A society made sick by gun violence

To those opposed to tougher Maryland gun laws, I can only say that we have to start somewhere ("Battle lines form in gun debate," Dec. 19). The answer cannot be that criminals will get guns anyway so law-abiding people must have them as well to protect themselves.

We are living in a society where the character and moral differences between the good guys and the bad guys are blurring. The country is awash in paranoia and fear. The reasons for the good guys to be armed may be purer and nobler than the reasons for the bad guys. But the consequence of the indiscriminate arming of society is civil war and vigilante justice that take an emotional toll.

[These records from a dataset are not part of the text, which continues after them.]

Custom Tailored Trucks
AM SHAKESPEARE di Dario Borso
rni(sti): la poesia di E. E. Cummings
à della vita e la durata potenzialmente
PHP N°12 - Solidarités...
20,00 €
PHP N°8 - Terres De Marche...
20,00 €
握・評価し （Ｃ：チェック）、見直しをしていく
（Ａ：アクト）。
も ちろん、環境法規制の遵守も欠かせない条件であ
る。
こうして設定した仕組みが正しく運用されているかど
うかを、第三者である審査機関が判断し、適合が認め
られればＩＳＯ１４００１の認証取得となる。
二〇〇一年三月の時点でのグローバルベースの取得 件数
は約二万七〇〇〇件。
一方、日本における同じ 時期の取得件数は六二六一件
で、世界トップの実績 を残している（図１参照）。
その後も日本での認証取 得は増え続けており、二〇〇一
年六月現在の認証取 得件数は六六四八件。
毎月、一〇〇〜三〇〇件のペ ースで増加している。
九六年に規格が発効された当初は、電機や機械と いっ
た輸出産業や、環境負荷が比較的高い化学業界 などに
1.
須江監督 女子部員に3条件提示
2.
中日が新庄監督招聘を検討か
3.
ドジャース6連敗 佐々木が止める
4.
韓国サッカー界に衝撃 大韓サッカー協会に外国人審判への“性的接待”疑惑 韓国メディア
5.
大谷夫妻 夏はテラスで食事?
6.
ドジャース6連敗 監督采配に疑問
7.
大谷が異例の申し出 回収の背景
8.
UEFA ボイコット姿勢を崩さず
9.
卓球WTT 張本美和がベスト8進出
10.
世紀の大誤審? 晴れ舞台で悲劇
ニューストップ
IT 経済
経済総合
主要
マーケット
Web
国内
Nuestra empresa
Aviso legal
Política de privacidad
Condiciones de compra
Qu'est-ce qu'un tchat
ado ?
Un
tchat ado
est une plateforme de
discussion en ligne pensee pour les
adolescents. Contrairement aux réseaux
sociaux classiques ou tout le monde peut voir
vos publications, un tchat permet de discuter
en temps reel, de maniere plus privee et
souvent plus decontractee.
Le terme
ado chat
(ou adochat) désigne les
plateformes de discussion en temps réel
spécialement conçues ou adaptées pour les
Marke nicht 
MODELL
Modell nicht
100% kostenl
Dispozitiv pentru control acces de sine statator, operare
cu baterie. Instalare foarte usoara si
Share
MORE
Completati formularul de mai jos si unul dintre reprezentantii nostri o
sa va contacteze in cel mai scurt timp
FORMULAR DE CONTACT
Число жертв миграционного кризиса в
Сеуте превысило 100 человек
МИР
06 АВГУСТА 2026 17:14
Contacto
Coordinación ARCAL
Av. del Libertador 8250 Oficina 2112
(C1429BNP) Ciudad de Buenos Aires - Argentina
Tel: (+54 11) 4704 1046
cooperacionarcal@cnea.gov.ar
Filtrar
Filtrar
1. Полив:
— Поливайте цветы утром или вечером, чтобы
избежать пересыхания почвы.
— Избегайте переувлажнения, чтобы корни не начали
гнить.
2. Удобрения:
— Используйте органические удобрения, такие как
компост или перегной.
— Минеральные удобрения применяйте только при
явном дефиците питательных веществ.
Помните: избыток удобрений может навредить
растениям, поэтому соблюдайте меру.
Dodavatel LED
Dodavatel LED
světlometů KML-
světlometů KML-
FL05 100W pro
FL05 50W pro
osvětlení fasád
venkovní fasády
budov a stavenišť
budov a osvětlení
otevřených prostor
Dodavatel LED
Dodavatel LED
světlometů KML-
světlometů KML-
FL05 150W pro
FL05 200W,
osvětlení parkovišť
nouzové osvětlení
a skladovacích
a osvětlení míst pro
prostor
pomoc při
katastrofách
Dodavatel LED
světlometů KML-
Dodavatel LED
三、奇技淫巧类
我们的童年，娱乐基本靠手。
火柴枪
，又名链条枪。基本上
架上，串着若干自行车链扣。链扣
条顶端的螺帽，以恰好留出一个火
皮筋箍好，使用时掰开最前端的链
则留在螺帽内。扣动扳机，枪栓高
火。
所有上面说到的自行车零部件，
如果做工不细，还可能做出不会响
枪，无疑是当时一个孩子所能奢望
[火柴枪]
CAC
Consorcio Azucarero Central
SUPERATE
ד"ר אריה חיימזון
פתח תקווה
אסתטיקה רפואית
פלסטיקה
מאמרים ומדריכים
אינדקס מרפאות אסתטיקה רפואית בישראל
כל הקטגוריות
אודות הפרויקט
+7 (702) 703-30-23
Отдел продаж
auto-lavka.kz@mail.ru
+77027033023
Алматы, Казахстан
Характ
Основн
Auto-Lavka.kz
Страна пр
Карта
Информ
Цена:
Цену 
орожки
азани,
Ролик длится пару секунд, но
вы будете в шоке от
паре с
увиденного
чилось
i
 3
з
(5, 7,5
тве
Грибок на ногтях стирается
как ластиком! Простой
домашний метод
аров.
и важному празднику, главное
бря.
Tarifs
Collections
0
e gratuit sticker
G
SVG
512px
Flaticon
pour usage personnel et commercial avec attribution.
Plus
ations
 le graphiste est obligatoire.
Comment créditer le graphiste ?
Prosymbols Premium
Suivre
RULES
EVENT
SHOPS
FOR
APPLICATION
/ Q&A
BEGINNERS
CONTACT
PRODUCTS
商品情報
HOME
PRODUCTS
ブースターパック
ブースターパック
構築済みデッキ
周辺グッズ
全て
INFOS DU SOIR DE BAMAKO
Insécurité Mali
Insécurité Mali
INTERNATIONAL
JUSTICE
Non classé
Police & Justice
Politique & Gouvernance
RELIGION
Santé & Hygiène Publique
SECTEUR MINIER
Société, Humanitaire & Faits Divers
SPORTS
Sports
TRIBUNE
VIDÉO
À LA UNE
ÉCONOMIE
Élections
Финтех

Even if most gun owners are responsible, they are like all humans subject to anxiety, depression and impetuosity. They make mistakes. Statistics show that gun owners more often kill themselves or members of their family than use their weapons successfully against an intruder.

The Newtown shooting was dramatic and hence it galvanized society against violence. But what of the people who die every day from guns? Only a few weeks ago a grandfather shot his own granddaughter after mistaking her for an intruder.

Americans have such a high level of anxiety that if I were lost on a street in America I would hesitate to knock a door to ask for help for fear I might be shot by a frightened but "perfectly normal" gun owner.

The subliminal anxiety that runs through American society takes a big toll on the country's mental health. Our mental health issues cannot be dismissed as merely genetic. They spring from isolation, abuse, drug addiction and the violence embedded in society and in our media.

The widespread arming of an anxious society fed on a steady diet of violence produces terror and anarchy. That causes more anxiety and a greater hankering for guns. That is not what the founding fathers intended for America when they wrote the Second Amendment.

Teachers, pilots and doctors each have their callings and careers. The notion we should arm all professionals who come in contact with the public, including elementary school teachers and college professors, is an idea so repugnant that its proponents should be ashamed.